| Excerpt |
Next, in Step S3, the cover layer 2 is partially removed from the surface of the active material particle 1. Alternatively, the thickness of the cover layer 2 is decreased. As a result, a powdered electrode material 20 is obtained. In particular, a powder of the active material particles 1 covered with the cover layers 2 is stirred. When the powdered active material particles 1 are mechanically stirred, the active material particles 1 collide with each other, so that the cover layers 2 are peeled away by collision energy. Alternatively, the thickness of the cover layer 2 is decreased by collision energy. By the principle described above, the ratio of the insulating region to the electrically conductive region can be controlled in a desired range. In particular, in accordance with conditions, such as a stirring method and a stirring time, the ratio of the insulating region to the electrically conductive region can be controlled.

The step of stirring the powdered active material particles 1 may be performed using a mixing and stirring apparatus, such as a vibration mixer, a planetary centrifugal mixer, a ball mill, a rotary mixer, a double arm mixer, or a kneader. The powdered active material particles 1 may be stirred using at least two of the above mixing and stirring apparatuses in combination. The stirring may be performed in an inert gas atmosphere, such as an argon gas atmosphere. The stirring time is not particularly limited. In one example, the stirring time is 3 to 12 minutes. The stirring time may also be 3 to 8 minutes.

Through the steps described above, the electrode material 20 is obtained to have a desired ratio A/B.

| Data excerpt |
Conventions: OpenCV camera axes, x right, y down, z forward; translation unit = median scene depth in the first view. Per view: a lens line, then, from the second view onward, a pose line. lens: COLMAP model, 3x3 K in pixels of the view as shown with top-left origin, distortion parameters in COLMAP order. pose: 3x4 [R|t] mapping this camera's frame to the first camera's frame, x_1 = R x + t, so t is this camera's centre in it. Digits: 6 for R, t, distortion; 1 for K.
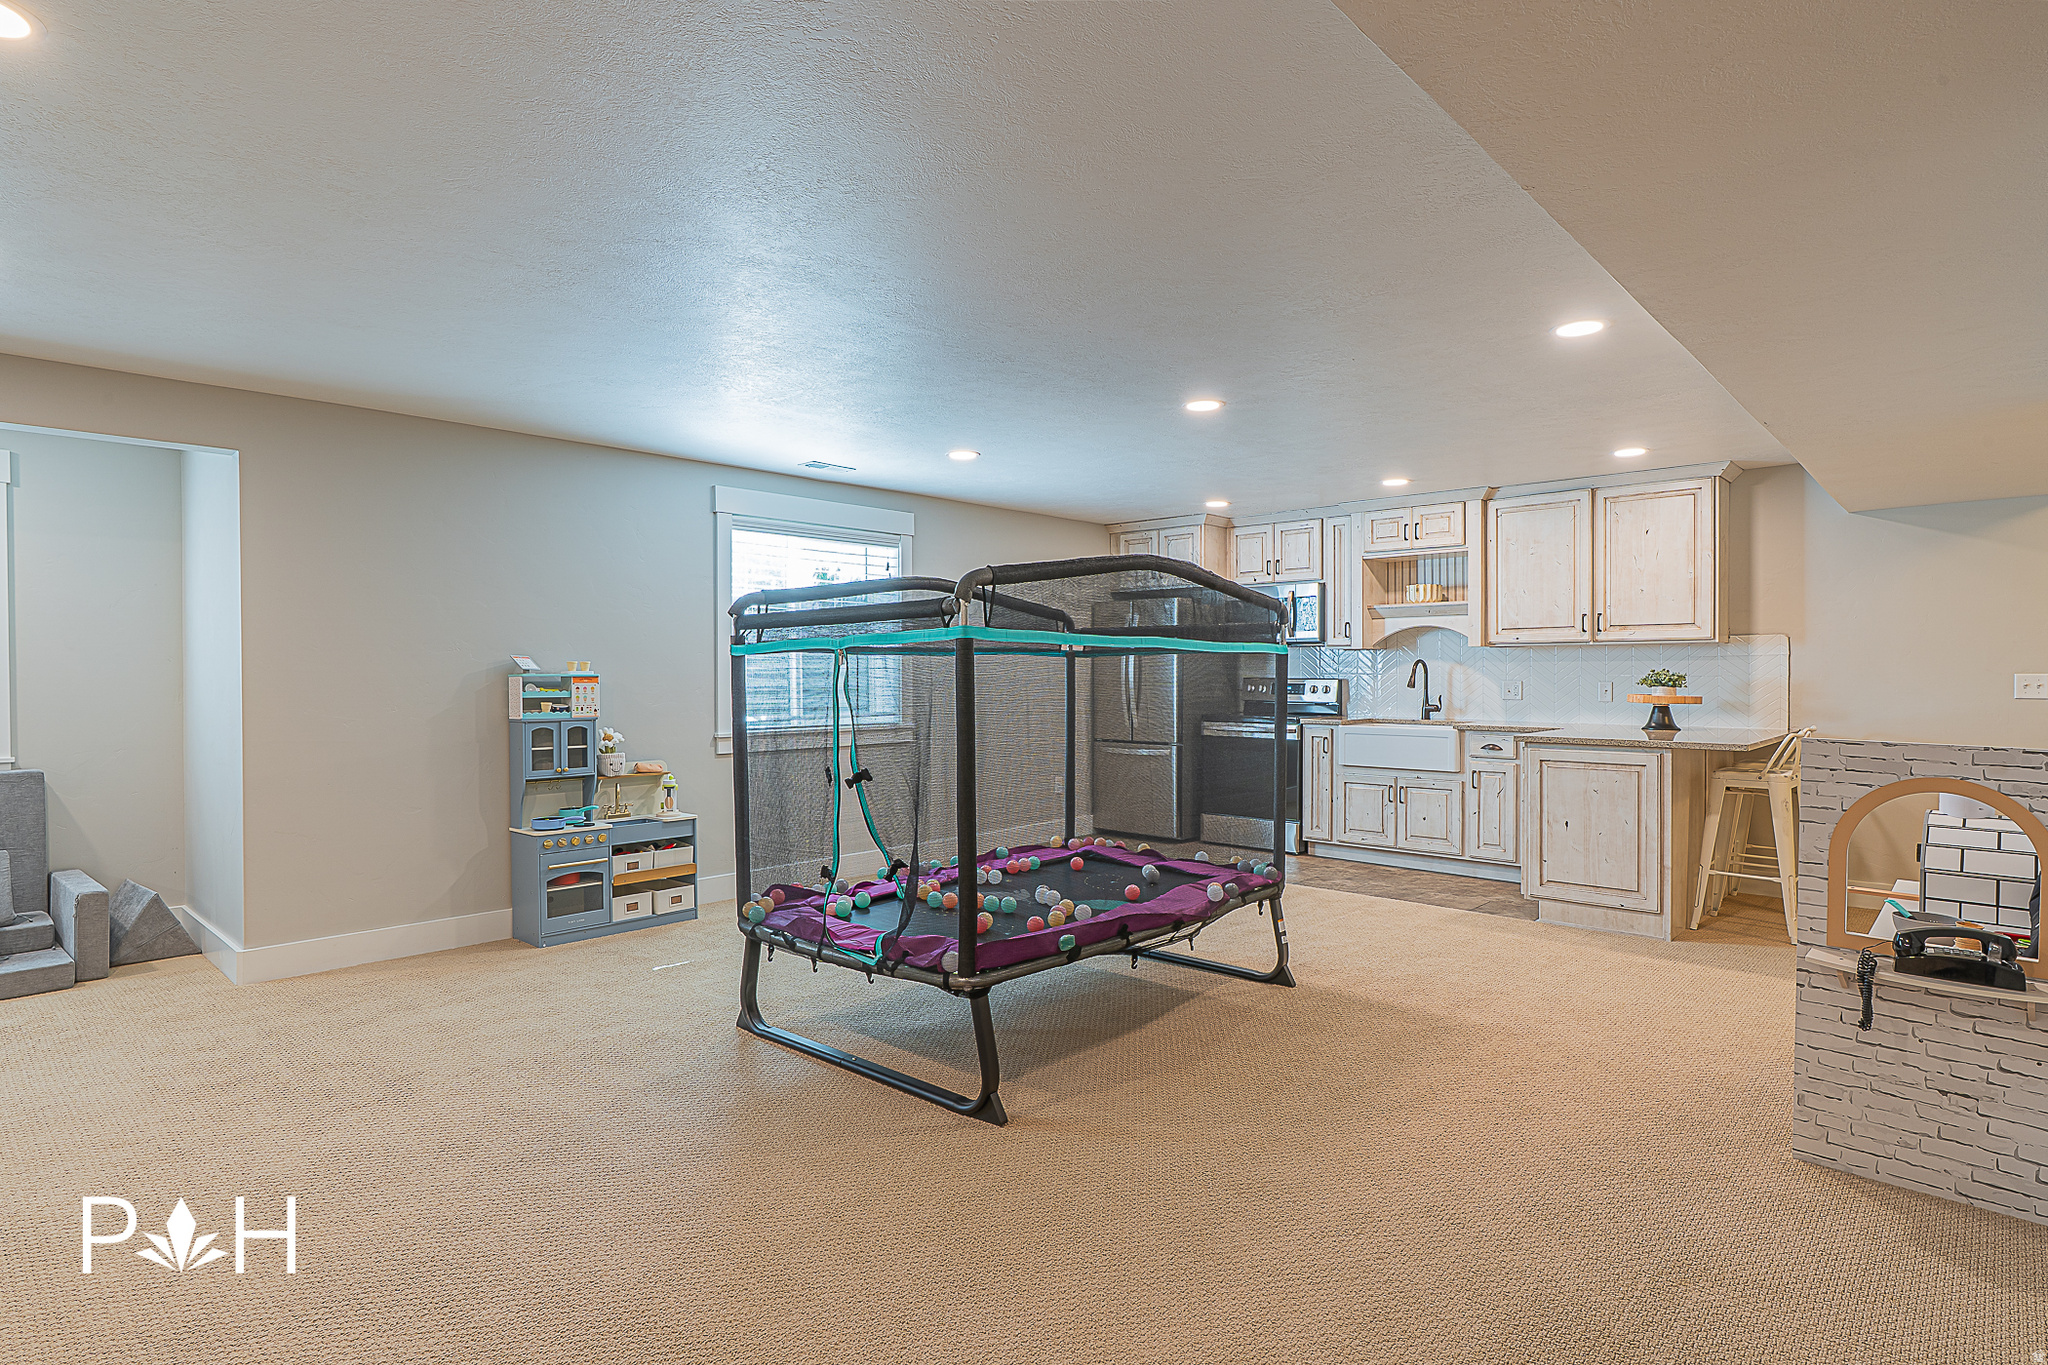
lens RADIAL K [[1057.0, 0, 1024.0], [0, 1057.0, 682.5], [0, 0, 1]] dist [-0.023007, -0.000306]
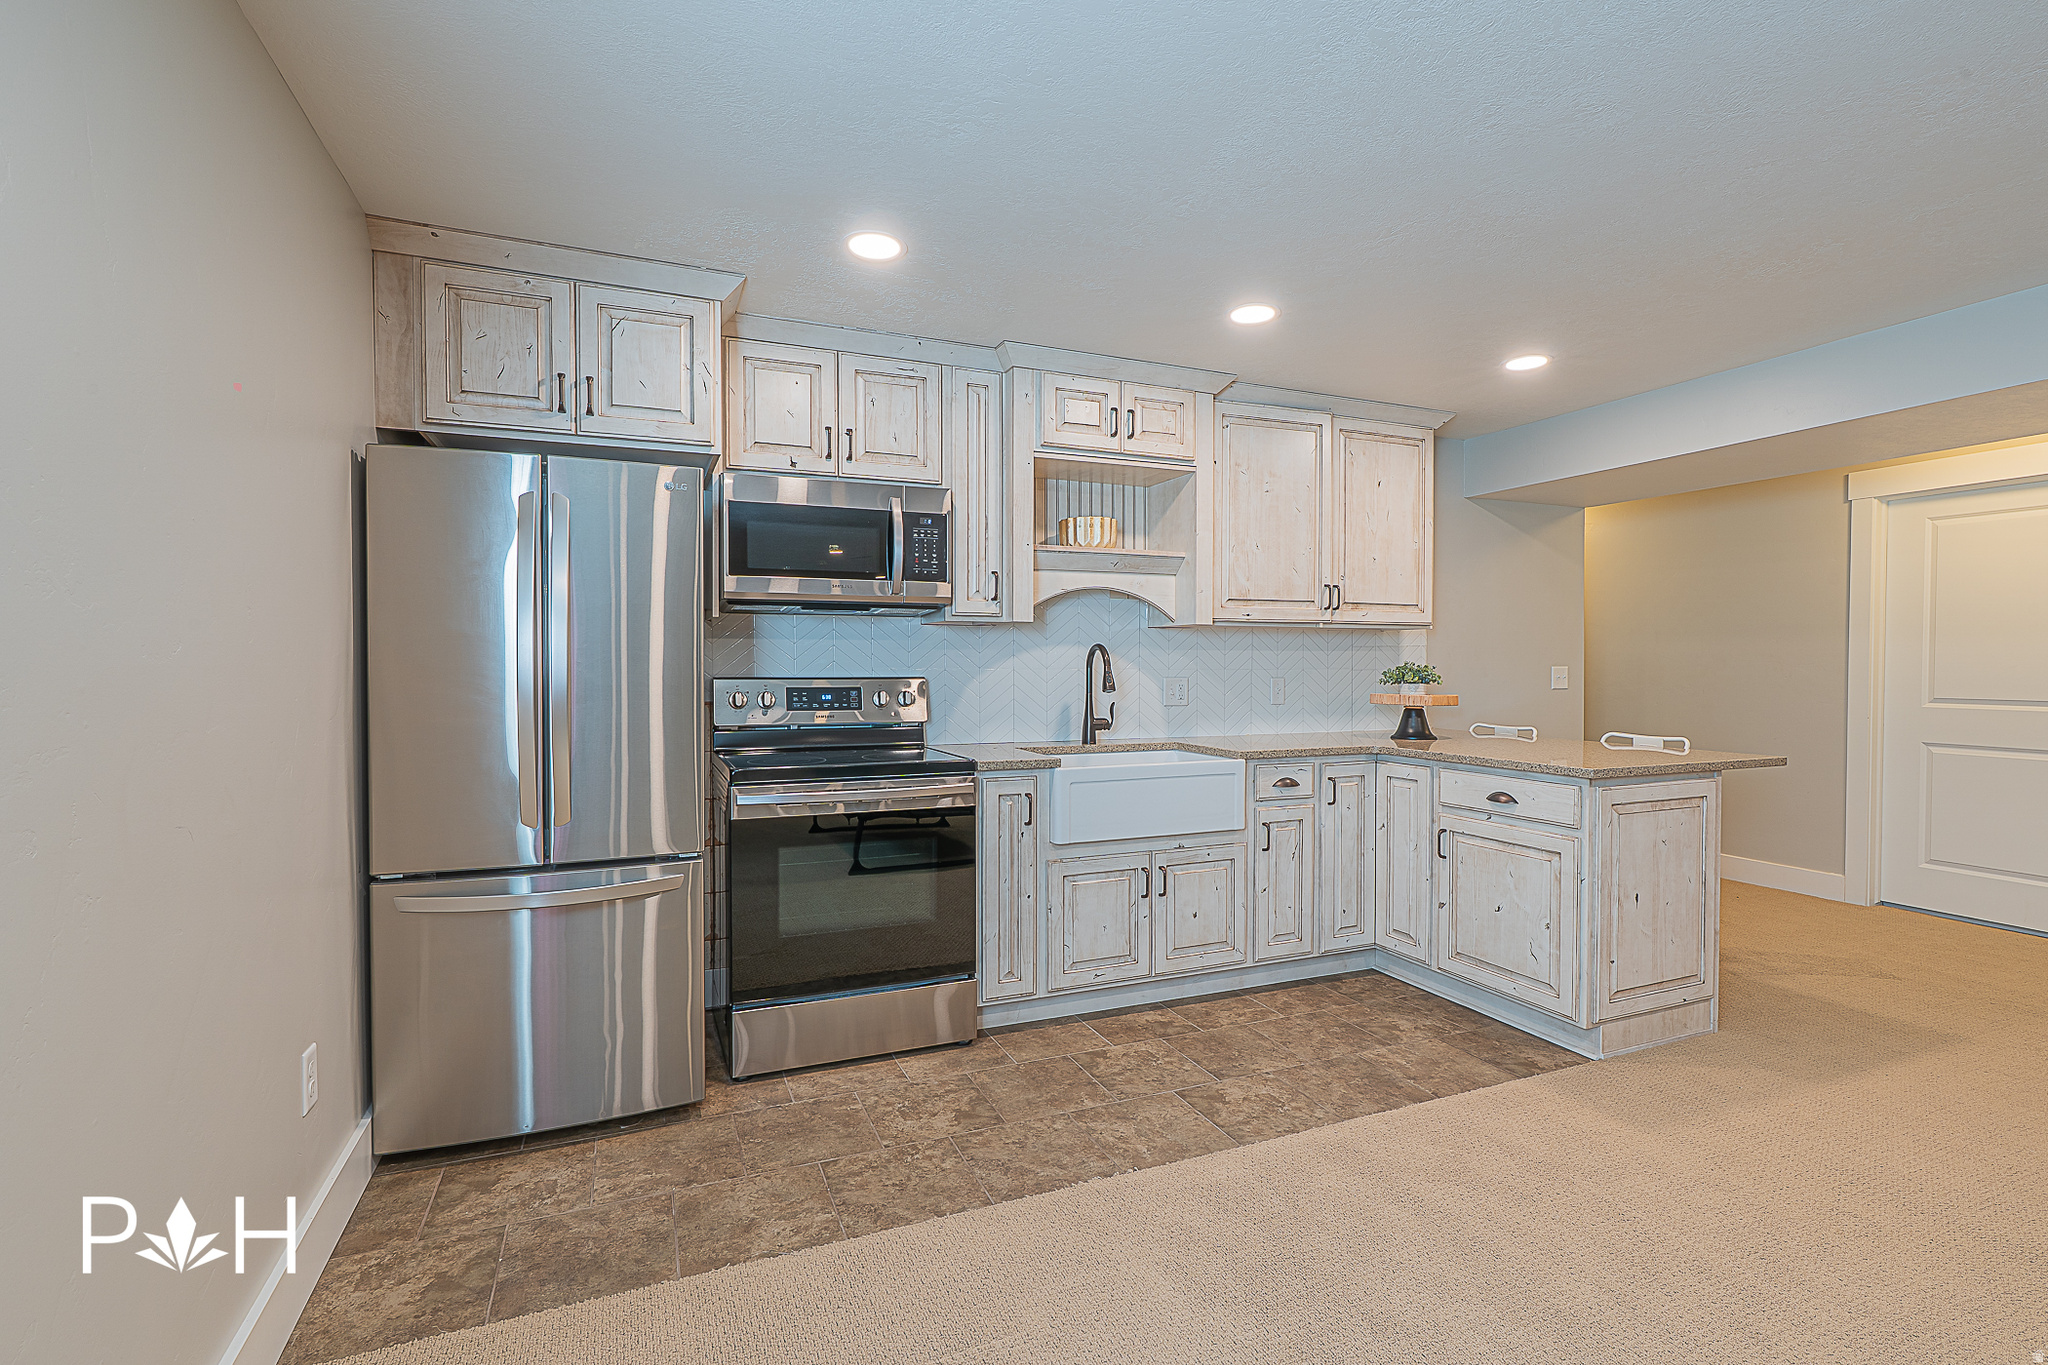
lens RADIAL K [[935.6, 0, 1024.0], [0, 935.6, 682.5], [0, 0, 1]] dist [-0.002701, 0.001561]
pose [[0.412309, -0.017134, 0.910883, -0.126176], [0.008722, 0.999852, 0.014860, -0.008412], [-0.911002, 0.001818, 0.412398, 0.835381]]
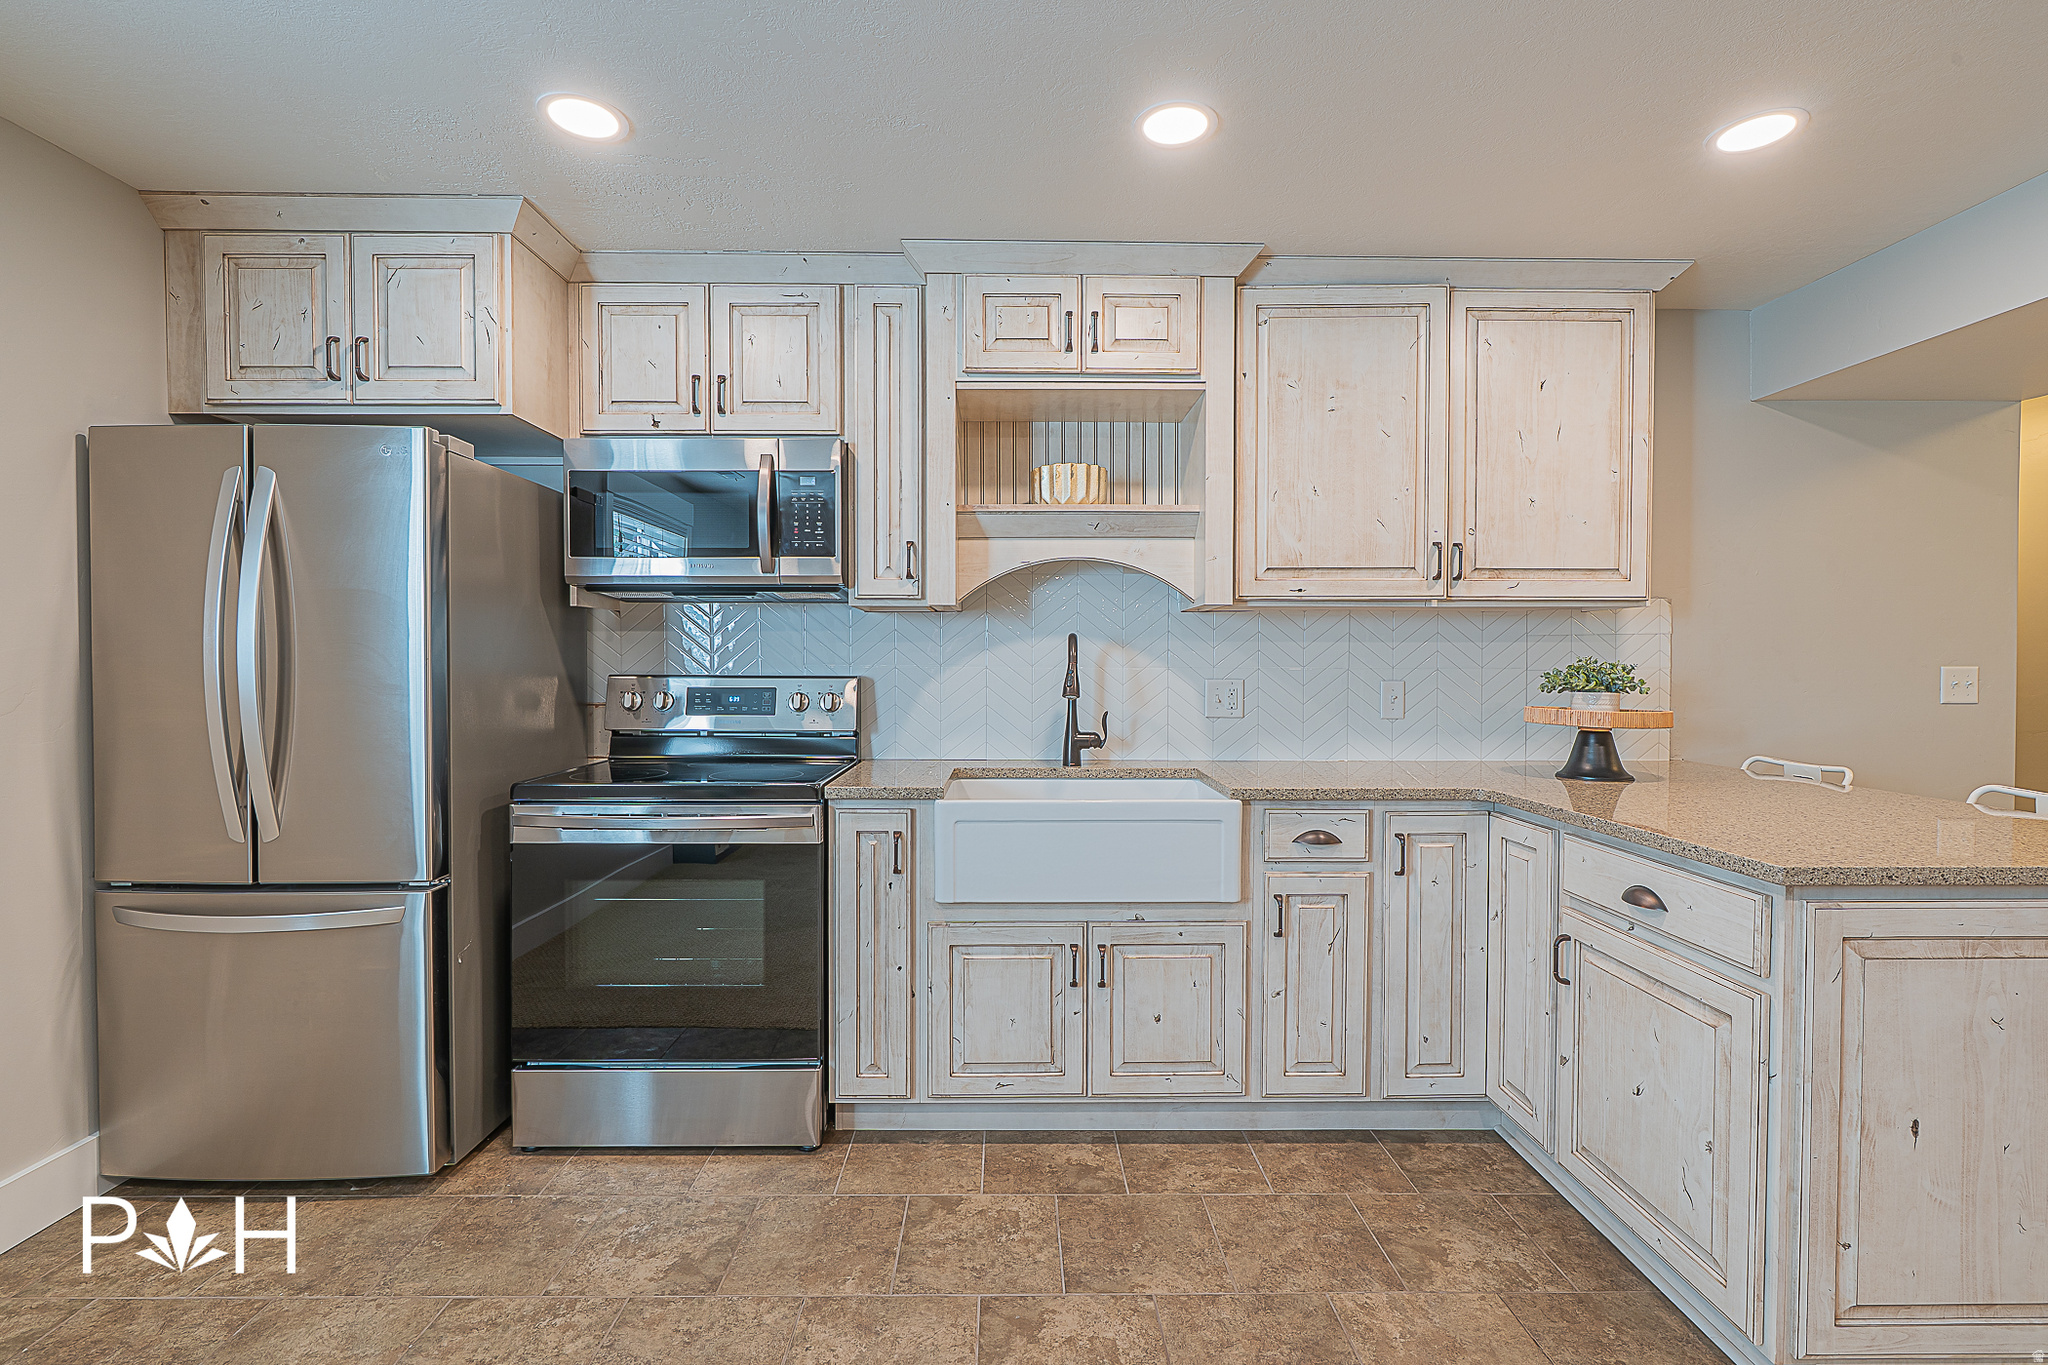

| Task set |
- a) In the electrode material excerpt, how long is the stirring time in one example?
- b) Set down the part of the electrode material excerpt starting at "The step of" and ending at "to 8 minutes.".

| Task results |
- a) 3 to 12 minutes

- b)
The step of stirring the powdered active material particles 1 may be performed using a mixing and stirring apparatus, such as a vibration mixer, a planetary centrifugal mixer, a ball mill, a rotary mixer, a double arm mixer, or a kneader. The powdered active material particles 1 may be stirred using at least two of the above mixing and stirring apparatuses in combination. The stirring may be performed in an inert gas atmosphere, such as an argon gas atmosphere. The stirring time is not particularly limited. In one example, the stirring time is 3 to 12 minutes. The stirring time may also be 3 to 8 minutes.